▶ STATED GOAL
Please render every line of the records below as a JSON list of strings, one string per line, with blank lines omitted. Leave the pictures out of the answer.

▶ DATASET CONTENT
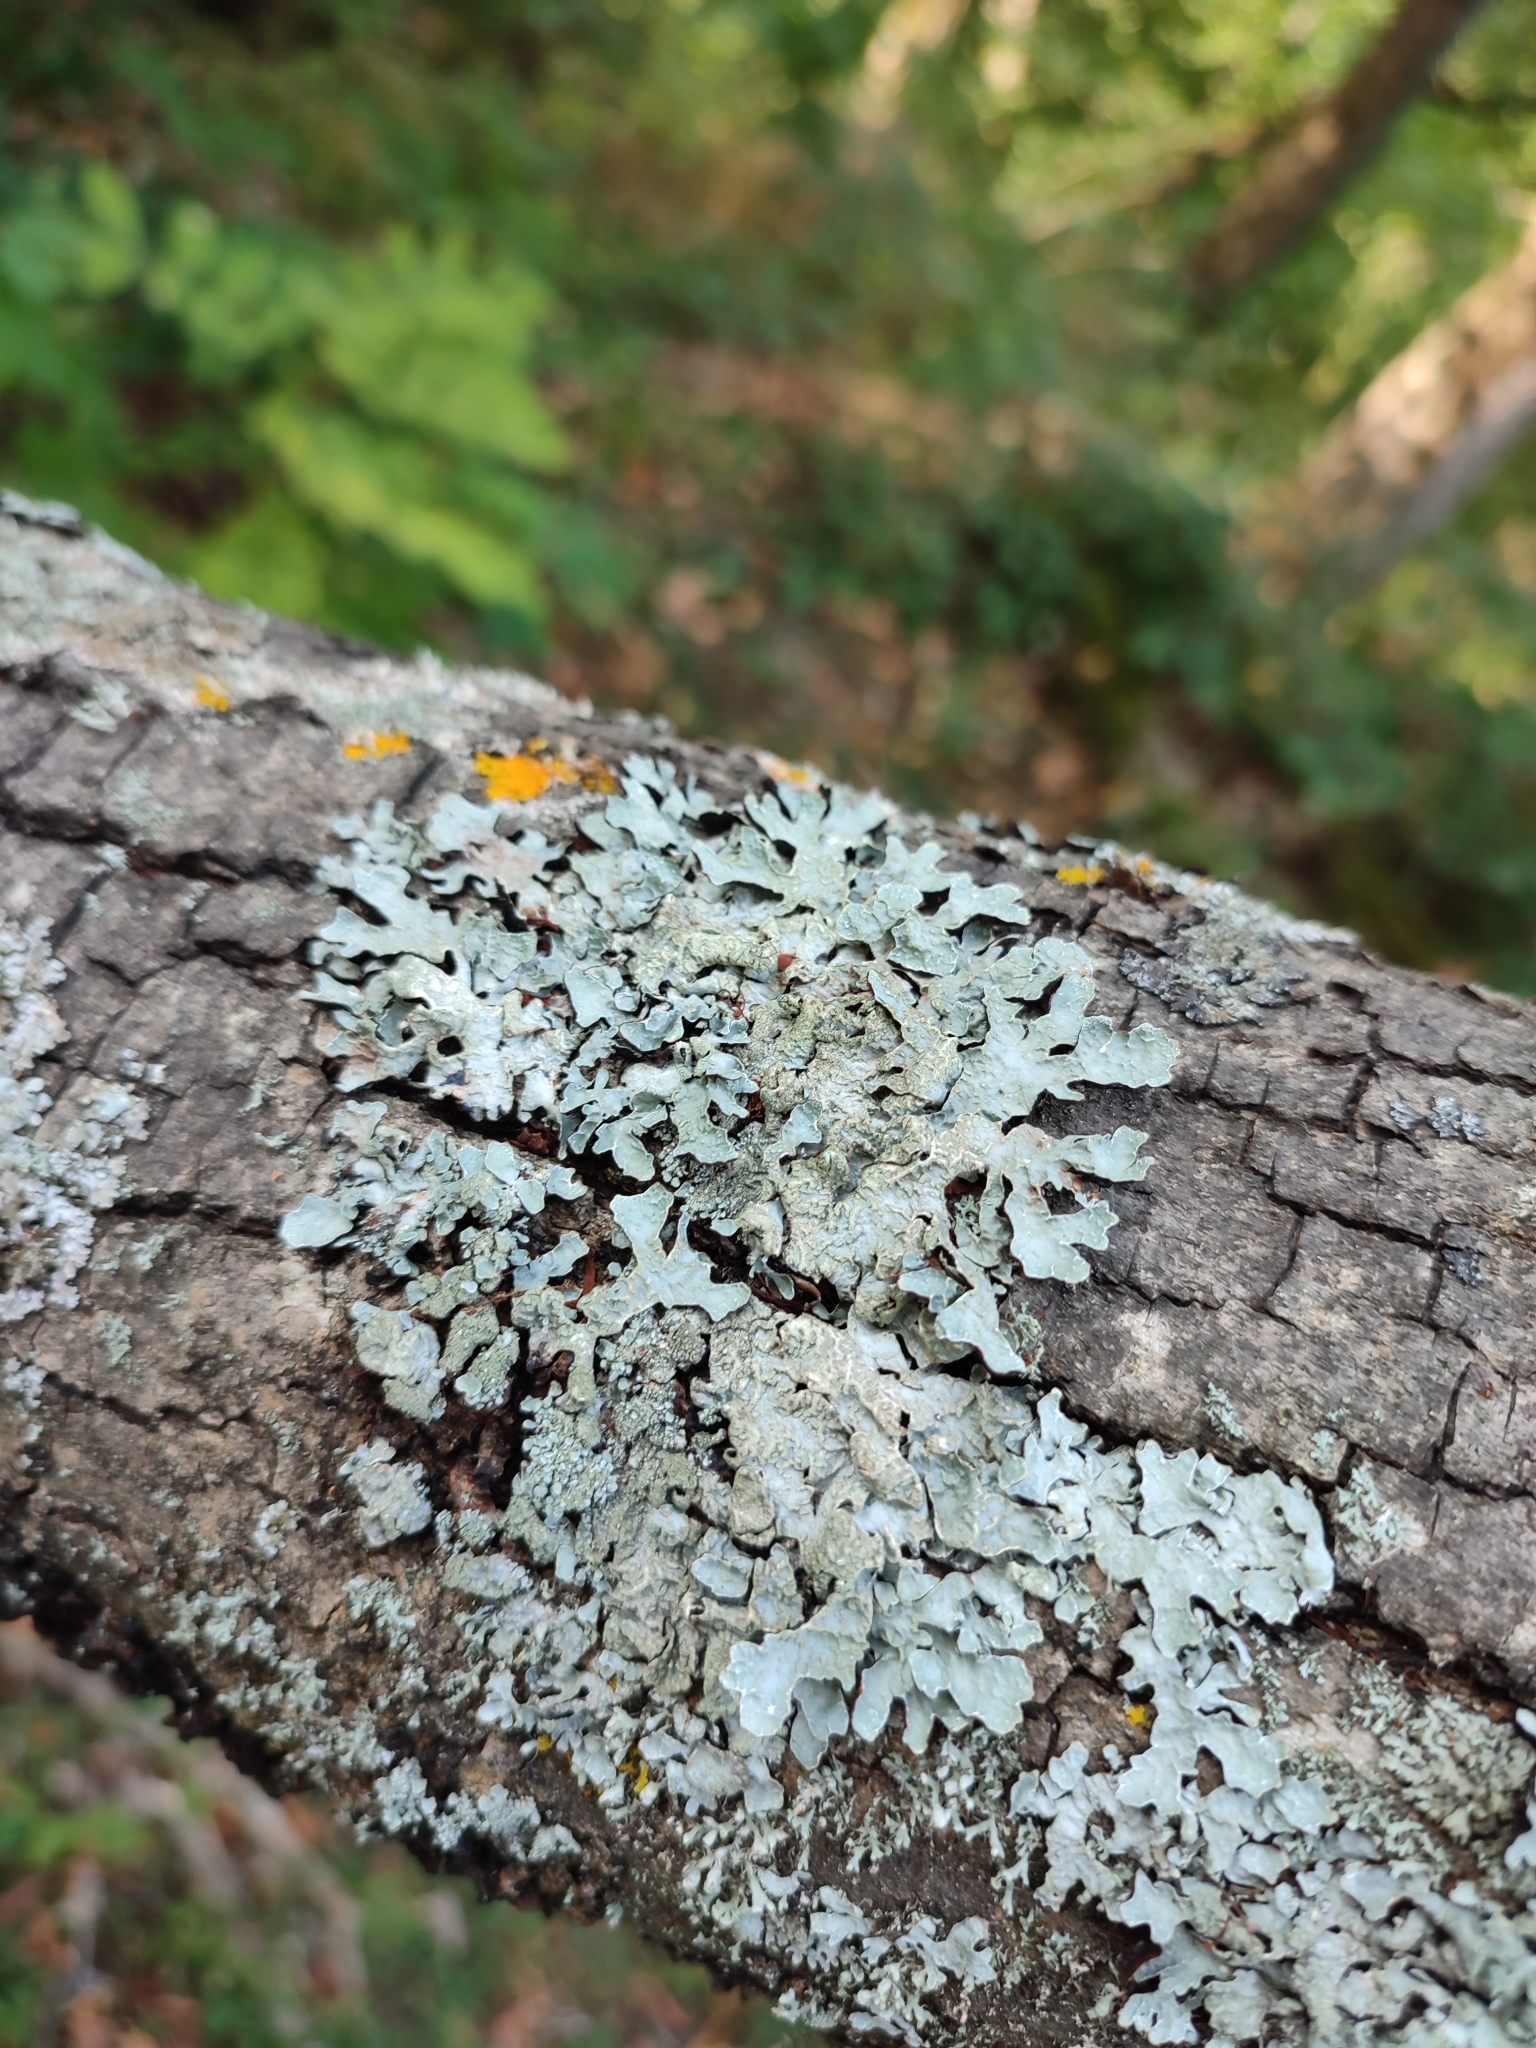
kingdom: Fungi
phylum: Ascomycota
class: Lecanoromycetes
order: Lecanorales
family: Parmeliaceae
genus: Parmelia
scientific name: Parmelia sulcata
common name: Netted shield lichen
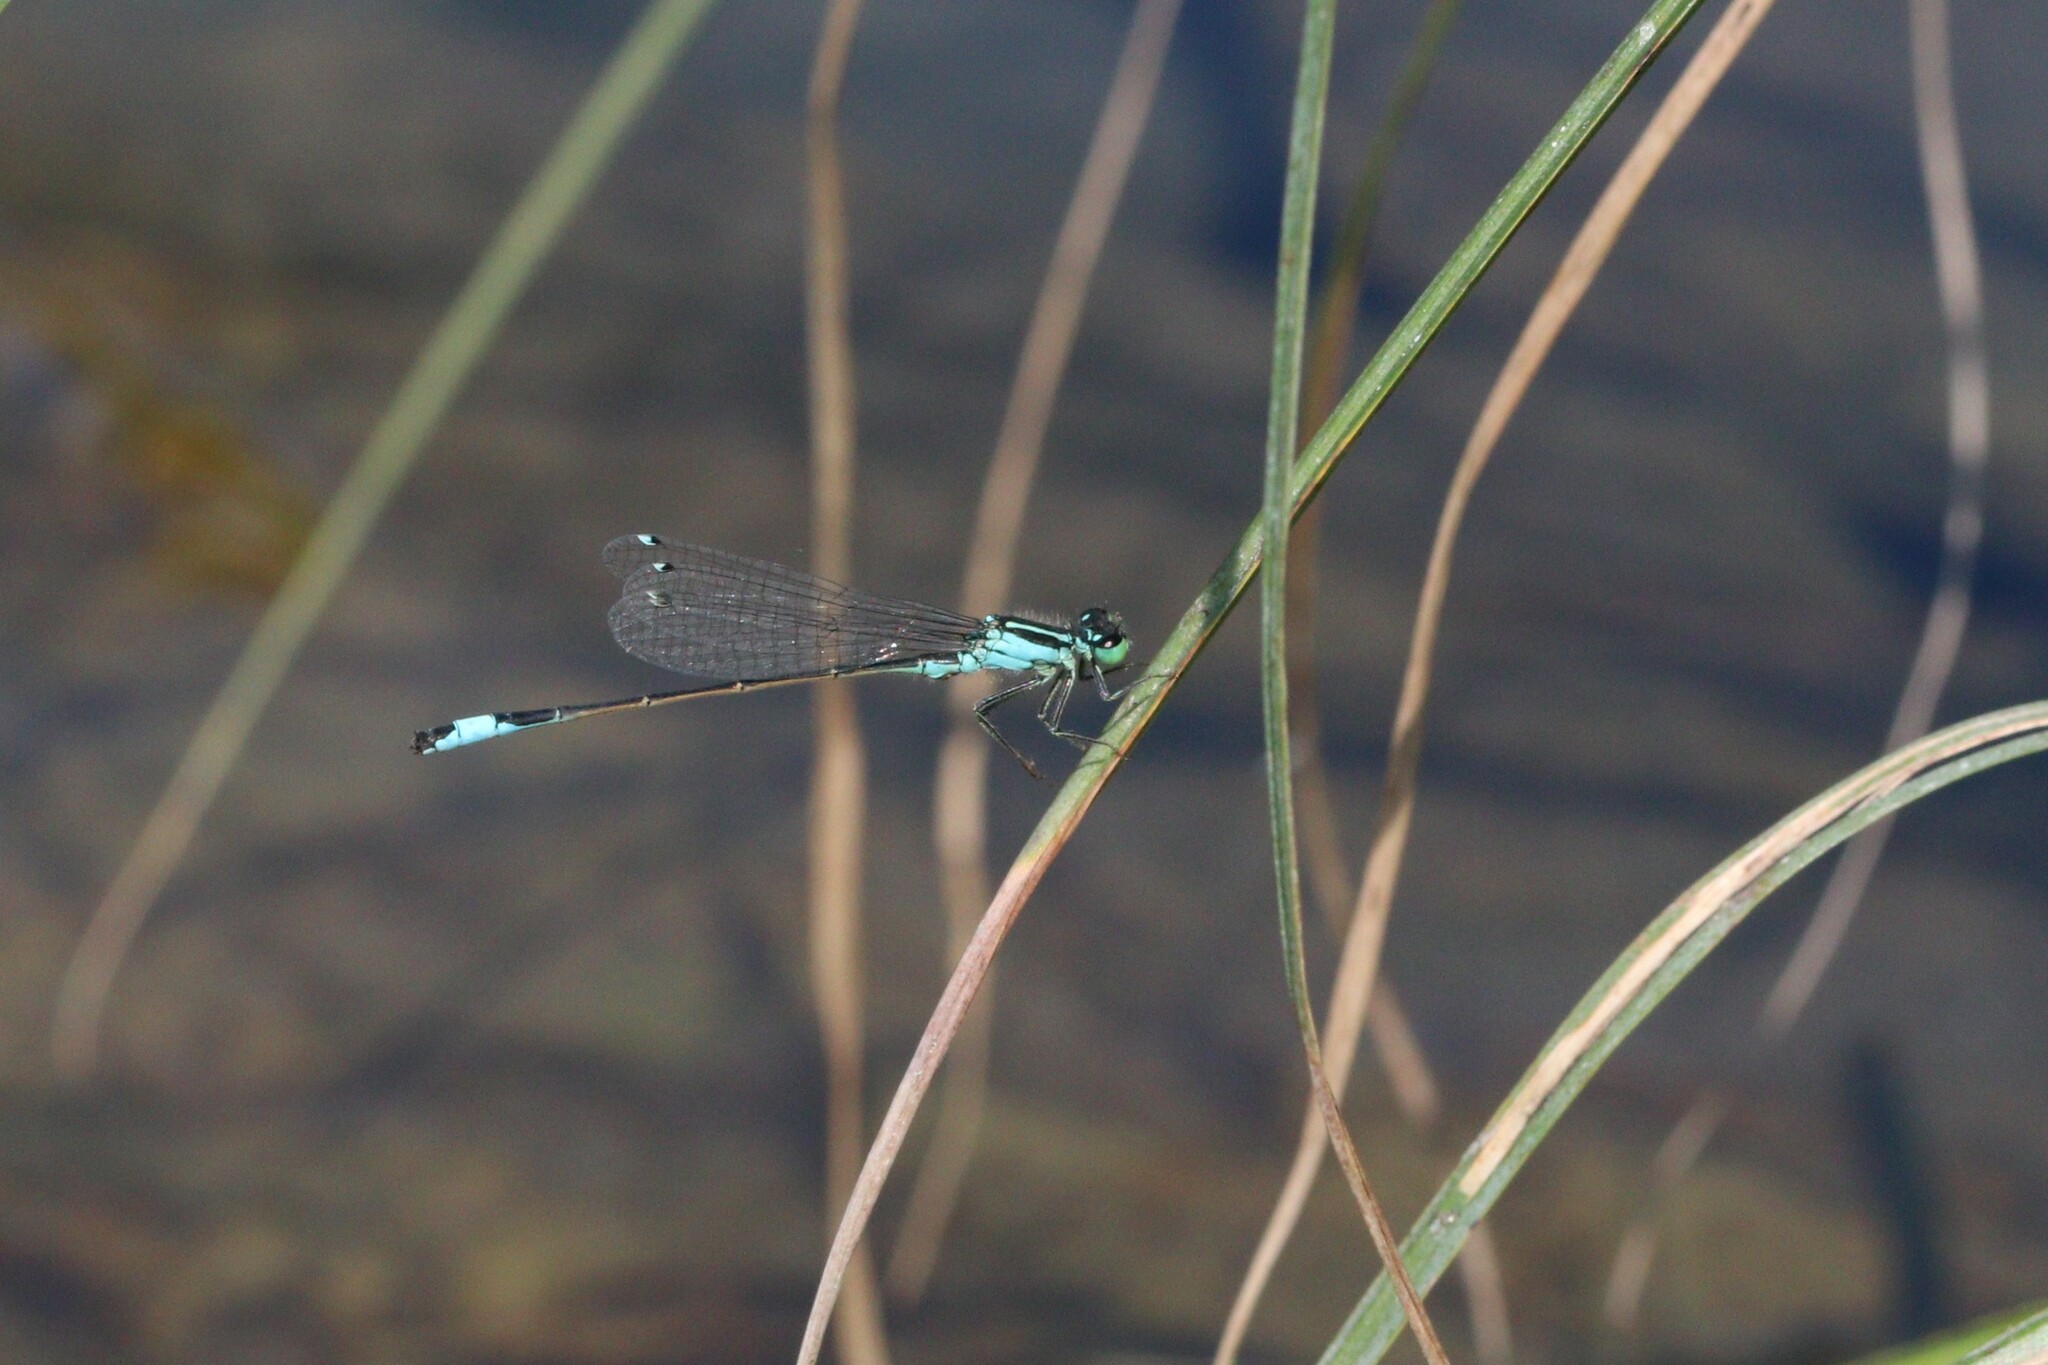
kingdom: Animalia
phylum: Arthropoda
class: Insecta
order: Odonata
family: Coenagrionidae
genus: Ischnura
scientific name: Ischnura elegans
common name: Blue-tailed damselfly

▶ COMPLETE ANSWER
[
  "kingdom: Fungi",
  "phylum: Ascomycota",
  "class: Lecanoromycetes",
  "order: Lecanorales",
  "family: Parmeliaceae",
  "genus: Parmelia",
  "scientific name: Parmelia sulcata",
  "common name: Netted shield lichen",
  "kingdom: Animalia",
  "phylum: Arthropoda",
  "class: Insecta",
  "order: Odonata",
  "family: Coenagrionidae",
  "genus: Ischnura",
  "scientific name: Ischnura elegans",
  "common name: Blue-tailed damselfly"
]